**TEXT PASSAGE**.

☆ ☆ ☆ ☆ ☆

Other days don’t fit together quite as easily. On Wednesdays, Christman can’t attend softball practice because she has a 12-hour clinical with nurses at Apollo High School in Glendale. To make up for the missed practice, Christman has to do her pitching work and conditioning work on her own time.
Catchers Annie Jordan, Kristen Payne and Nicole Upshaw have all come out in the evening to catch for Christman during her make-up workouts. Infielder Lauren Regester has also caught for her, “and she’s not even a catcher,” Christman says. “It’s not only extra time out of their day, it’s also a second workout. I’m so grateful for them and the fact they’re willing to sacrifice their time and energy.”
The catching trio doesn’t see it as a sacrifice. Jordan calls Christman “an inspiration” while Upshaw says she is “one of the hardest-working people I know.”
“She’s definitely a team role model,” Payne adds. “If she’s willing to put in the work for us, we definitely want to help her out.”
On other days, Christman’s father Richard will catch for her. He lives in Tucson.
“His job brings him here part-time (selling pharmaceuticals) so he’ll arrange his schedule to catch me,” says Christman. “There is a lot of give-and-take from everyone. I can’t take any credit. … The nursing college has been great (scheduling clinical hours around softball when possible) and the girls on my team, they are what make me keep going. I don’t care if I have to come out at 7 at night and pop the lights on to get my work in. My teammates deserve everything I can give to them.

☆ ☆ ☆ ☆ ☆

**SOURCE DATA**.

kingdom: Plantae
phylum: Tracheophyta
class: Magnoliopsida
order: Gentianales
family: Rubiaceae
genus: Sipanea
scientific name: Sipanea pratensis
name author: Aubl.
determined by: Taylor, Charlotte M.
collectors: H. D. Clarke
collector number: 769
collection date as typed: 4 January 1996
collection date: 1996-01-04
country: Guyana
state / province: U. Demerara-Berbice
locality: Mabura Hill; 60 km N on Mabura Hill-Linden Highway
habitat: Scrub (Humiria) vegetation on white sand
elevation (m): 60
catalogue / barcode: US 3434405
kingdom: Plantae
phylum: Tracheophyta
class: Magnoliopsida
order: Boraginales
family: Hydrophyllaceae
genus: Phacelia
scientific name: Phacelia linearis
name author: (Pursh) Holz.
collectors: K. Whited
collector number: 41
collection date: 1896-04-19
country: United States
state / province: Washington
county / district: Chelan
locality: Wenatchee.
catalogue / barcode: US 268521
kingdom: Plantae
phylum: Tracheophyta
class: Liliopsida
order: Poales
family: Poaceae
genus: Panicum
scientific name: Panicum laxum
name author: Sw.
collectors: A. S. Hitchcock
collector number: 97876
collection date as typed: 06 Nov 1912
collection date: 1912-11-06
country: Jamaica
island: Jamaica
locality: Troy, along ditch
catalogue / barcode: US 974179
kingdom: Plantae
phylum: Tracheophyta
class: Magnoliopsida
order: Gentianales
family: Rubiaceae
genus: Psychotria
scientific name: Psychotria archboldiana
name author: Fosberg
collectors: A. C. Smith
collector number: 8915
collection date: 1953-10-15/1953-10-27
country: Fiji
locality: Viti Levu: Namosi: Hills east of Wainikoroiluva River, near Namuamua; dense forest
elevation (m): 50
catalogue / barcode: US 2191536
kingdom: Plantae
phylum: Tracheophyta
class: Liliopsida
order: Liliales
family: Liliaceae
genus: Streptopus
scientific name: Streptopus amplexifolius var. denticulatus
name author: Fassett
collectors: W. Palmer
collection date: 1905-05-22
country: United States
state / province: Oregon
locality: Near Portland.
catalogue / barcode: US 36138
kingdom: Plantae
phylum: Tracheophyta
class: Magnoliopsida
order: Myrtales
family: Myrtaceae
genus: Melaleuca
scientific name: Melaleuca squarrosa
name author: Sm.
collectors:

☆ ☆ ☆ ☆ ☆

**WHAT TO DO**.
A – Summarize the Christman passage in two sentences.
B – Answer these questions from the Christman passage:
(i) How long is Christman's Wednesday clinical?
(ii) What position does Lauren Regester play?
(iii) Where does Christman's father Richard live?

**RESPONSES**.
A – On Wednesdays, Christman misses softball practice for a 12-hour nursing clinical at Apollo High School in Glendale, so she makes up her pitching and conditioning work on her own time. Catchers Annie Jordan, Kristen Payne and Nicole Upshaw, infielder Lauren Regester and her father Richard have all caught for her, and Christman says she can't take any credit, praising the nursing college and her teammates.

B –
(i) 12 hours
(ii) Infielder
(iii) Tucson